Zweidrittel der Mangroven des Landes fielen in den letzten 30 Jahren der Garnelenzucht in künstlichen Teichen zum Opfer. Jahrzehntelang drückten die ecuadorianischen Behörden beide Augen vor der illegalen Mangrovenabholzung zu. Ende 2008 sollten die bisher weitgehend ohne Genehmigung operierenden Firmen gar mit den notwendigen offiziellen Papieren ausgestattet werden. Nach Protesten von Mangrovenschützern und Fischern des Mangrovennetzwerks C-Condem rückte die Regierung davon zunächst wieder ab und vertagte die Entscheidung um ein Jahr. Das resolute Auftreten der Umweltministerin weckt nun die Hoffnung, dass die Regierung den Schutz der Mangroven und der dort lebenden Menschen ernster als bisher nimmt.
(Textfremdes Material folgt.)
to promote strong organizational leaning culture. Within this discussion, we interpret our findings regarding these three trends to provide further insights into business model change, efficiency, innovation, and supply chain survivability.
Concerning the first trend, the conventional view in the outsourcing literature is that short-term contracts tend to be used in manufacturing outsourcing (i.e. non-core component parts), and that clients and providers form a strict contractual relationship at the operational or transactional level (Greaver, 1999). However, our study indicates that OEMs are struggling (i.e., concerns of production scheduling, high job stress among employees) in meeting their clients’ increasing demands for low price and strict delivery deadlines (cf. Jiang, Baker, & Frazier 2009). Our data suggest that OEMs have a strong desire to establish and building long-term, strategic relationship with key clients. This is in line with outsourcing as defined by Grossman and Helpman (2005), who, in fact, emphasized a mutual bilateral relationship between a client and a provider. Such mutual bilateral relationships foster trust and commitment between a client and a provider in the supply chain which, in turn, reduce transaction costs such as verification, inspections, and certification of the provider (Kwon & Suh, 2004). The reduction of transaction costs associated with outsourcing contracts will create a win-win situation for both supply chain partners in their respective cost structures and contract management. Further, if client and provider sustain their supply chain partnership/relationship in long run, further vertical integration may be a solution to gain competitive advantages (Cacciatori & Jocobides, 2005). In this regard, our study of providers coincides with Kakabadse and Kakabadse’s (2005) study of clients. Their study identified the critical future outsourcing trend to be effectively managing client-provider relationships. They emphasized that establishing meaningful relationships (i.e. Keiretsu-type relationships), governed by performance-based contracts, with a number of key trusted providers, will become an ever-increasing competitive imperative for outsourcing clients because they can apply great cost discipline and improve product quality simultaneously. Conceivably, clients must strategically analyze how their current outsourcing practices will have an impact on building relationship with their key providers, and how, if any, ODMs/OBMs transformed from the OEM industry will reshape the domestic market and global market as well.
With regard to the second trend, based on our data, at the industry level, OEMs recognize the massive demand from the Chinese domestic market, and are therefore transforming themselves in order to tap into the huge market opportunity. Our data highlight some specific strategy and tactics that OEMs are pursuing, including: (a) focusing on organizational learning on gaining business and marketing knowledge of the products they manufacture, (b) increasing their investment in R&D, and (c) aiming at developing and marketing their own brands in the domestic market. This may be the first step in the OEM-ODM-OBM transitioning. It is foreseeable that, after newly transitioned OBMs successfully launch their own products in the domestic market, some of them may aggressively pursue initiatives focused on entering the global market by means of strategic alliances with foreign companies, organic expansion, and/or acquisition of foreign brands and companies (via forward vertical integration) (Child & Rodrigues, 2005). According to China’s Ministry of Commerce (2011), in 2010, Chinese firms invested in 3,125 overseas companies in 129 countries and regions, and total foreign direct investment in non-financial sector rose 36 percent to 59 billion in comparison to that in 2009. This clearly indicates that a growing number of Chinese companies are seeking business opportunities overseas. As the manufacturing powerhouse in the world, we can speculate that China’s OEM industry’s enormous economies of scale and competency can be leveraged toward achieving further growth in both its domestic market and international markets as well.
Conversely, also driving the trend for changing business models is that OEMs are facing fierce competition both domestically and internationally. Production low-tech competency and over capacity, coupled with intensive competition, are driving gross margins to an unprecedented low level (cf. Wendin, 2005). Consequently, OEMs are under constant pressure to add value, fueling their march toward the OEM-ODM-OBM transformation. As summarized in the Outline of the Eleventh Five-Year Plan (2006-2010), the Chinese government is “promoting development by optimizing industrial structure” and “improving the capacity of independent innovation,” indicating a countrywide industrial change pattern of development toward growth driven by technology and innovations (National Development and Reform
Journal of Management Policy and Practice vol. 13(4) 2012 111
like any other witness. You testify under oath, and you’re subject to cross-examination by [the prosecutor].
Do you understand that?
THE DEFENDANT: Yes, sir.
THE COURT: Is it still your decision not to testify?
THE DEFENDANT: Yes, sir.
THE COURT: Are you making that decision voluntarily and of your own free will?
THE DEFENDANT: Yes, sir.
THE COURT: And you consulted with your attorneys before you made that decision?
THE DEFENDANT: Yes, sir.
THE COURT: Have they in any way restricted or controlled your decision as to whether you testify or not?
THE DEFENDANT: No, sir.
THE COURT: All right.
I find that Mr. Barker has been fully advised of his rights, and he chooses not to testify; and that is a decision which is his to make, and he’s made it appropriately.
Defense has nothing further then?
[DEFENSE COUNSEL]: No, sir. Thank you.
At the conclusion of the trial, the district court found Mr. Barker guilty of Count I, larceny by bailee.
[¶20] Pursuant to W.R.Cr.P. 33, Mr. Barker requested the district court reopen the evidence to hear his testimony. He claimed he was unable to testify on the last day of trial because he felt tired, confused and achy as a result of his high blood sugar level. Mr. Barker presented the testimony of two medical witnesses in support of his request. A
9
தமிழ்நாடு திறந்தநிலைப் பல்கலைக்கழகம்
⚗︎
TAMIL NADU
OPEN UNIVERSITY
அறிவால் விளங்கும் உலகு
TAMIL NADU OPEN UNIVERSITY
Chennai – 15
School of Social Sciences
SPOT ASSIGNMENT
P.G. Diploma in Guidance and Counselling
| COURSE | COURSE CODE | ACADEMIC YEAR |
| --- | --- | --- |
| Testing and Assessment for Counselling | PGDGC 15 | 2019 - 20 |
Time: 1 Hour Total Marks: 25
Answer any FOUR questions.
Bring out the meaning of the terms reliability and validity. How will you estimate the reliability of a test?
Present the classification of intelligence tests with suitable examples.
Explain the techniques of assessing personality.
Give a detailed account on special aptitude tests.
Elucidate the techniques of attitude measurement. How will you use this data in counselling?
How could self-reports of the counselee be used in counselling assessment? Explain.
Die massenhafte Zucht der Garnelen für den Export ist ein wichtiger Devisenbringer des Landes. Auch in Deutschland gelten die tropischen Krustentiere als Leckerbissen. Im Jahr 2003 verspeiste jeder Bundesbürger 1,4 Kilo Garnelen, Tendenz steigend. Der Naturlandverband hat in Ecuador sogar mehrere solcher Garnelenfarmen zertifiziert. Tiefgekühlt werden die „organisch“ produzierten Shrimps nun in deutschen „Bioläden“ verkauft. Mangrovenschützer in Ecuador lehnen die Zertifizierung ab und fordern die Rücknahme der verliehenen „Ökozertifikate“. Die zertifizierten industriellen Monokulturen verschaffen der Shrimpindustrie Legitimität und Zugang zu neuen internationalen Märkten, beseitigen aber die grundlegenden ökologischen- und sozialen Probleme nicht. Die Forderungen der lokalen Bevölkerung zur Schließung der Shrimpfarmen und Wiederherstellung der Mangroven werden dadurch torpediert. Lesen sie dazu die Studie „Zertifizierung der Zerstörung“ auf Englisch oder Spanisch.

Die Mangroven sind wichtig für den Küstenschutz und ein sehr artenreiches Ökosystem. Rettet den Regenwald unterstützt mit Spendengeldern das Mangrovennetzwerk Corporación Coordinadora Nacional para la Defensa del Ecosistema Manglar (C-Condem) in Ecuador.

In den Mangroven findet die lokale Bevölkerung mit Fischfang und dem Sammeln von Muscheln und Krebsen ein Auskommen. Die Shrimpsfarmen bieten hingegen nur einige wenige schlecht bezahlte Arbeitsplätze, egal ob mit oder ohne „Ökosiegel“.